As we told the story represented by our example Cause and Effect Diagram, it was easy to see the points at which controls were missing. The following is the story again with text in bold that point to missing controls.
The security team created a more secure baseline configuration. Without testing the new configuration, a change was made to the AR Server. This resulted in a corrupt operating system on the AR Server. The corrupted state of the system went undetected since no validation process was executed to ensure proper operation of the AR Server. When the operators ran the AR process in the corrupted environment, the AR process failed. Since there were no automated tools or manual checkpoints to monitor the health of the AR process, the operators were unaware that the process had stopped. Because no action was taken that would have resulted in a successful recovery of the AR system, no checks were printed.
If you compare the missing controls identified in the second iteration of the story, you’ll see that they are closely related to the conditions identified in the diagram. This is no accident. In most cases, the most effective way to stop an unwanted chain of events is to eliminate one or more unwanted conditions. In our example, no controls existed. We inserted recommended controls in Figure 1B we will use to create our action plan.

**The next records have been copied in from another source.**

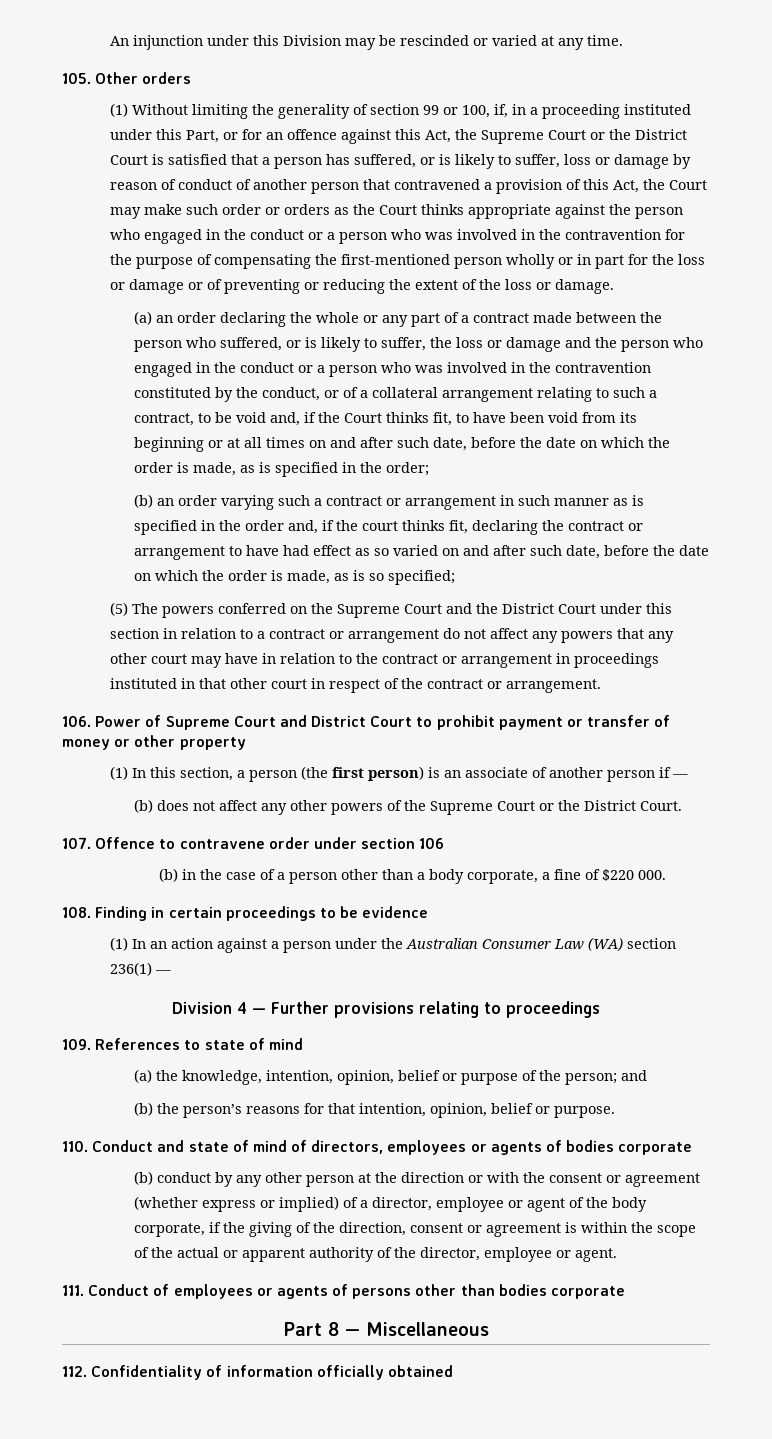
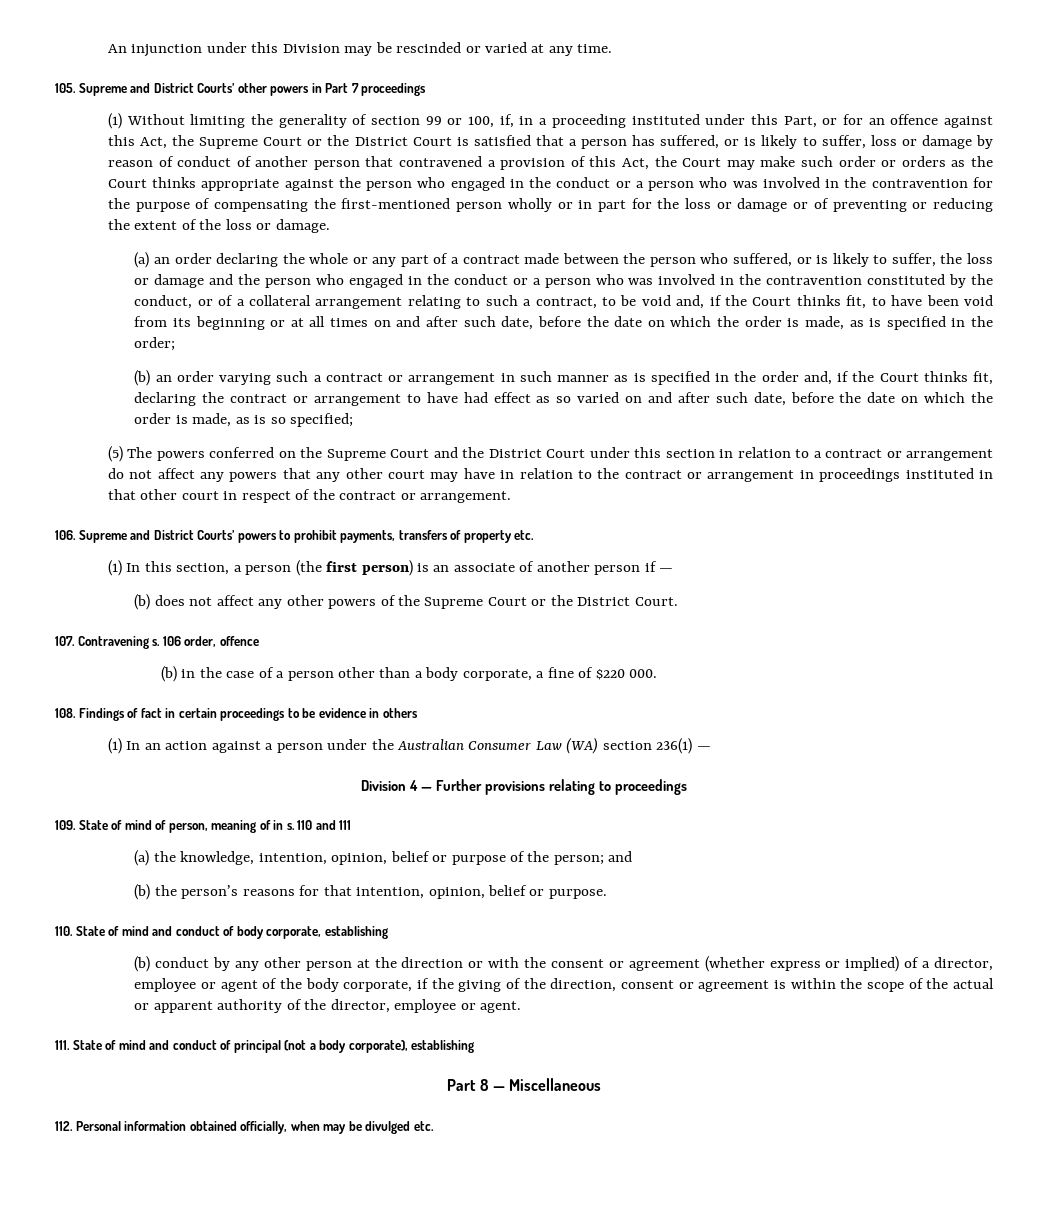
[95,72,192,84] Other orders -> [78,83,427,96] Supreme and District Courts’ other powers in Part 7 proceedings
[362,521,399,531] court -> [879,373,919,382] Court
[95,715,671,730] [62,735,176,750] Power of Supreme Court and District Court to prohibit payment or transfer of money or other -> [78,530,462,543] Supreme and District Courts’ powers to prohibit payments, transfers of
(246, 743) none -> [514,530,535,540] etc.
[95,837,416,849] Offence to contravene order under section -> [77,636,161,649] Contravening s.
(445, 843) none -> [184,636,259,647] order, offence
[95,906,148,921] Finding -> [78,708,162,721] Findings of fact
(429, 912) none -> [369,708,418,718] in others
[95,1038,303,1050] References to state of mind -> [78,820,352,833] State of mind of person, meaning of in s. 110 and 111
[92,1140,693,1155] Conduct and state of mind of directors, employees or agents of bodies corporate -> [75,926,388,939] State of mind and conduct of body corporate, establishing
[88,1284,626,1299] Conduct of employees or agents of persons other than bodies corporate -> [72,1040,475,1053] State of mind and conduct of principal (not a body corporate), establishing
[91,1365,453,1380] Confidentiality of information officially obtained -> [75,1121,434,1134] Personal information obtained officially, when may be divulged etc.

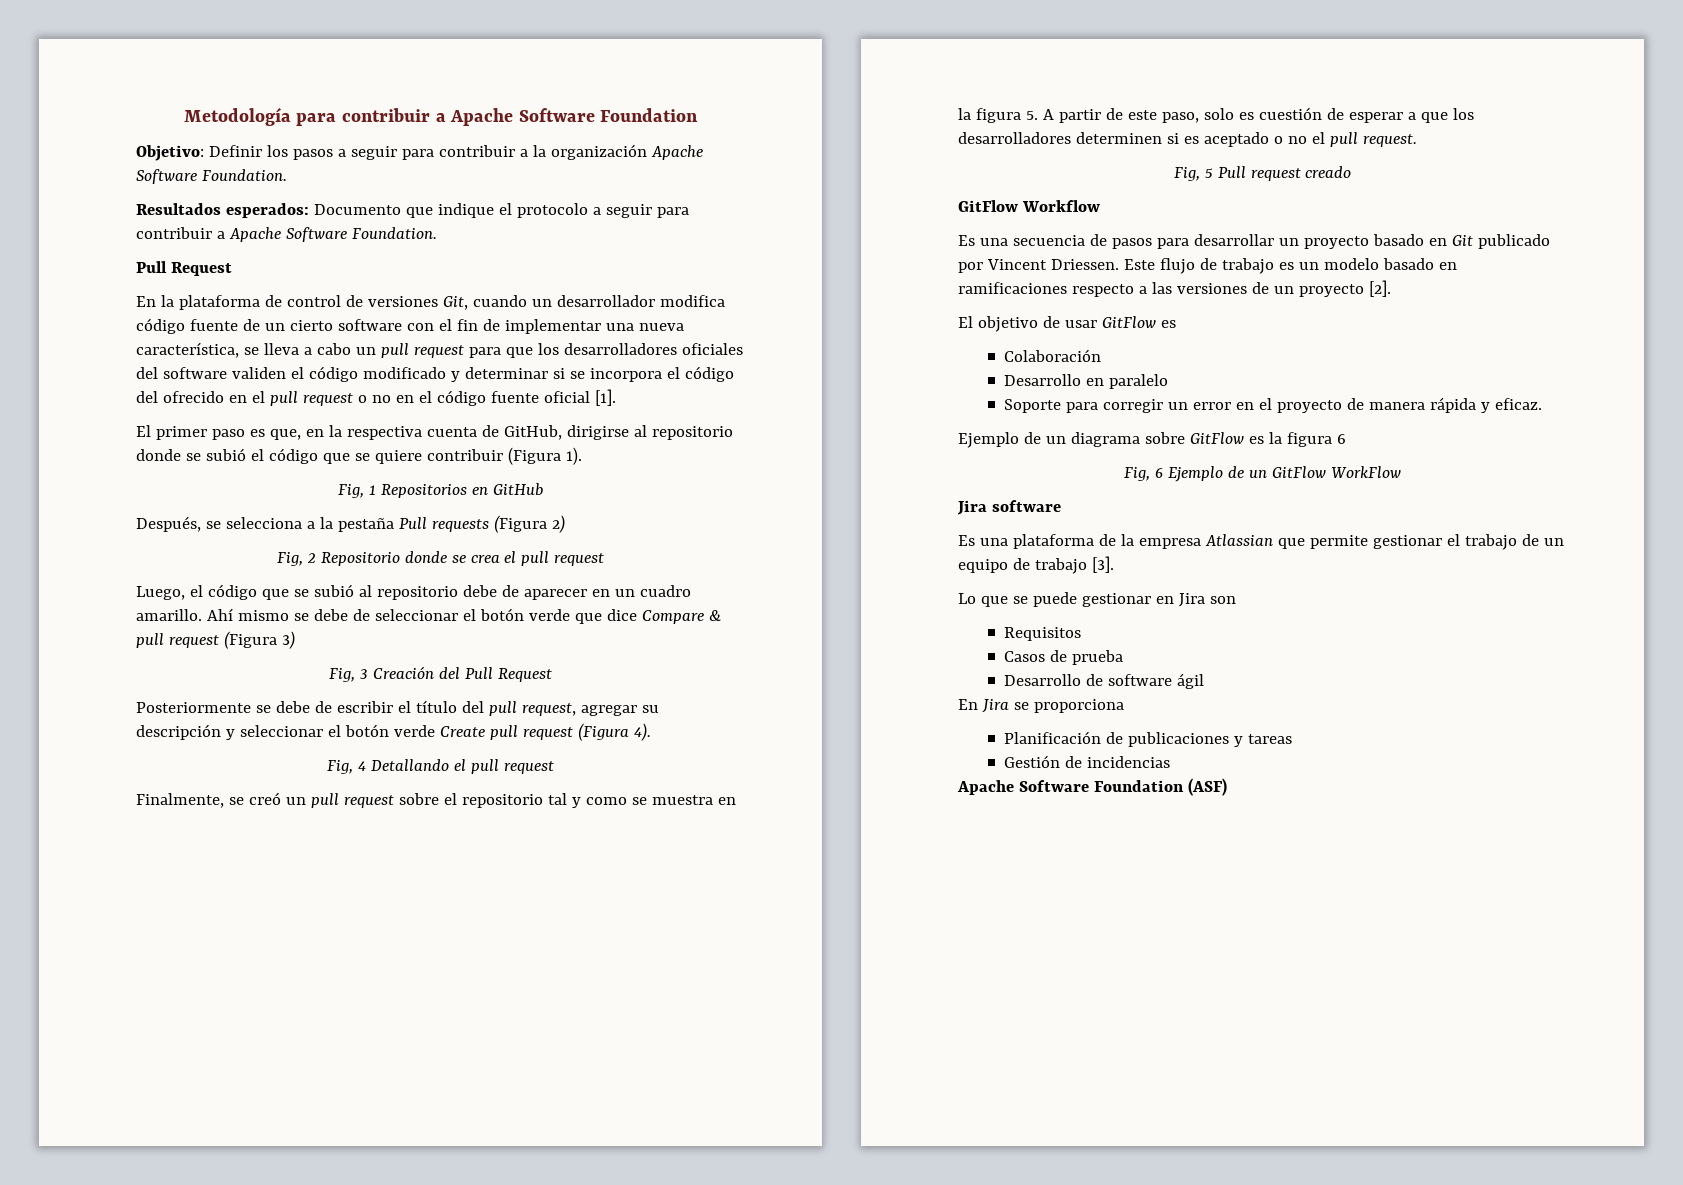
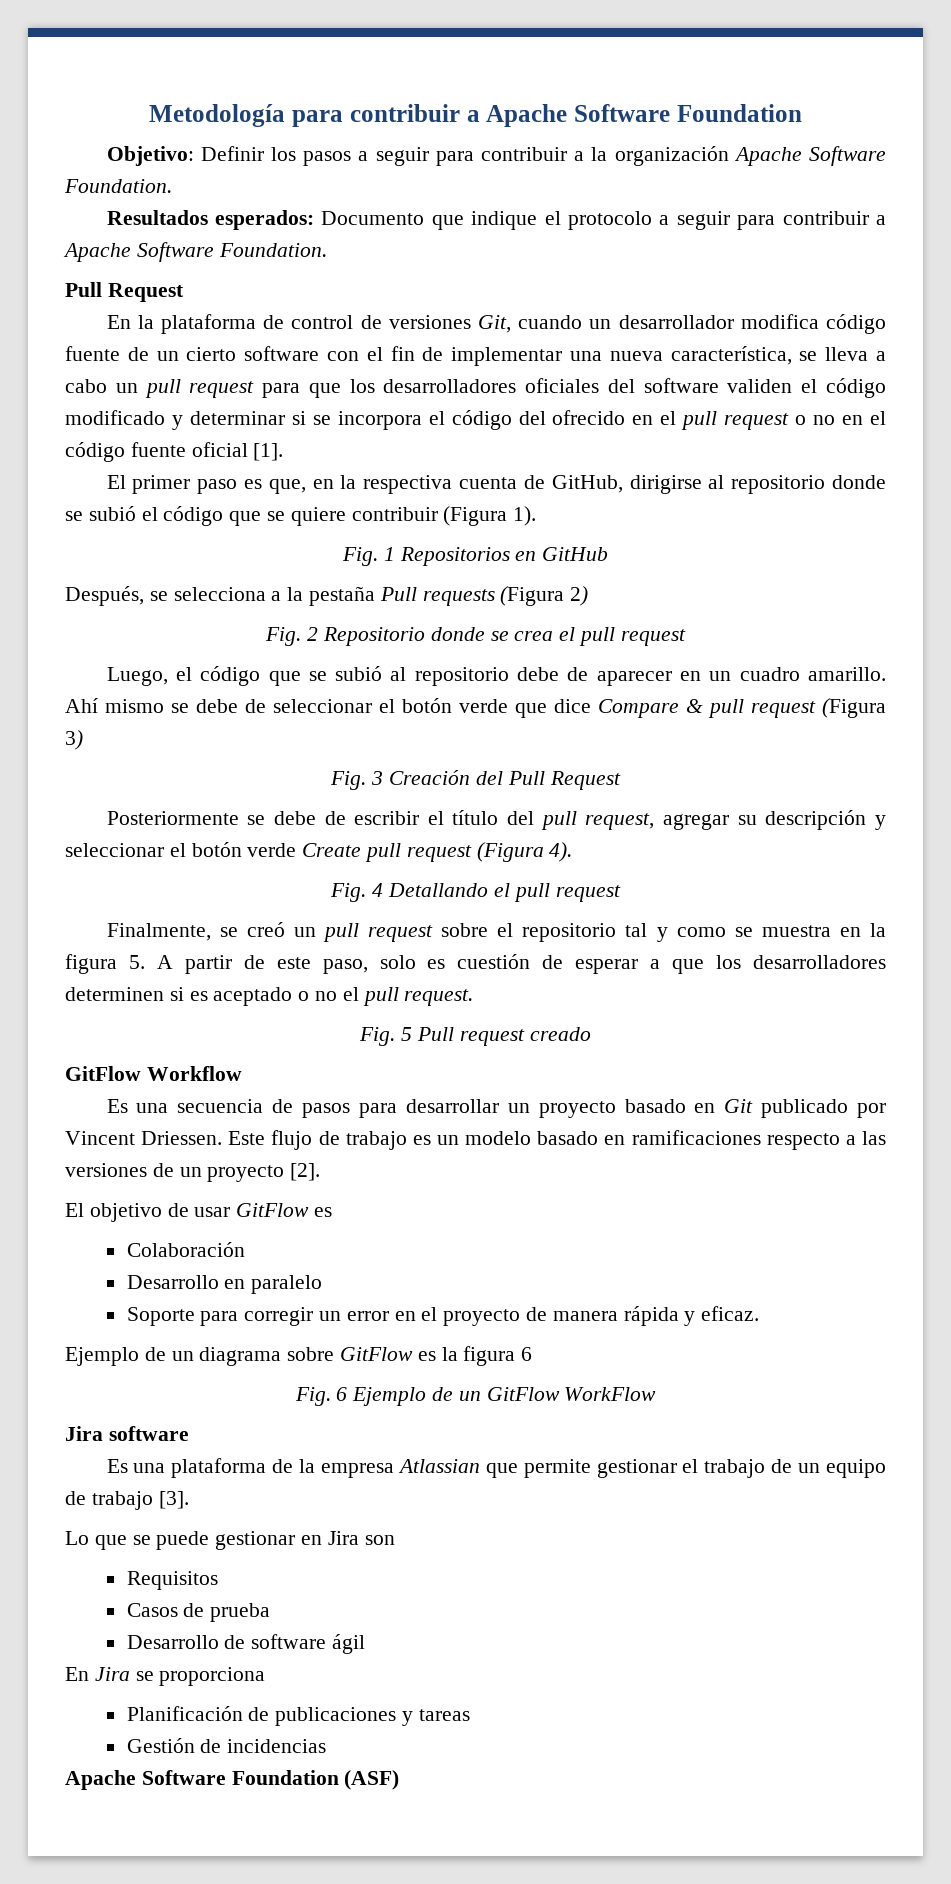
[338,484,365,498] Fig, -> [341,547,378,566] Fig.
[276,552,303,566] Fig, -> [265,627,302,646] Fig.
[329,668,356,682] Fig, -> [330,771,367,790] Fig.
[327,760,354,774] Fig, -> [330,883,367,902] Fig.
[1173,167,1200,181] Fig, -> [359,1027,396,1046] Fig.
[1124,467,1151,481] Fig, -> [294,1387,331,1406] Fig.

An action plan is the final product of an incident response. In our example, I would recommend two items for the action plan. First, I would plan for the implementation of a Change Management Process. Change management is a good way to implement change into a production environment while ensuring a low probability that the change will interrupt service delivery. If the engineers in our example followed change management best practices, they would test the change before moving it to production. Further, they would execute a validation process to make sure the AR Server is functioning properly. If the change caused a problem, the engineers would execute a back out process to return the server to its original state. All of these processes should be documented and tested BEFORE the change is made to production.
Second, I would plan for the implementation of either manual or automated processes to track the execution of production jobs. This is another best practice that was missing from our example environment.
This is a very simple representation of how to approach an AAR. Your organization’s culture, management hierarchy, and the nature of each incident will affect the way you approach incident reviews.
Incident management is a key part of an organization’s efforts to maintain accurate, on time service delivery. Building an incident management capability requires careful preparation, complete documentation, and the formation and training of IRTs. Testing incident response scenarios is just as important as testing recovery from potential declared disasters.
The steps in responding to an incident are detection, containment, eradication, and management. The use of cause and effect diagrams to map the course of an incident and the efforts to recover from its effects is an important tool for identifying weak or missing controls. The use of a cause and effect diagram, as part of an overall AAR, leads to the creation and execution of an action plan designed to strengthen an organization’s ability to prevent significant adverse business impact.
Gano, D. L. (1999). Apollo root cause analysis: a new way of thinking. Apollonian Publications.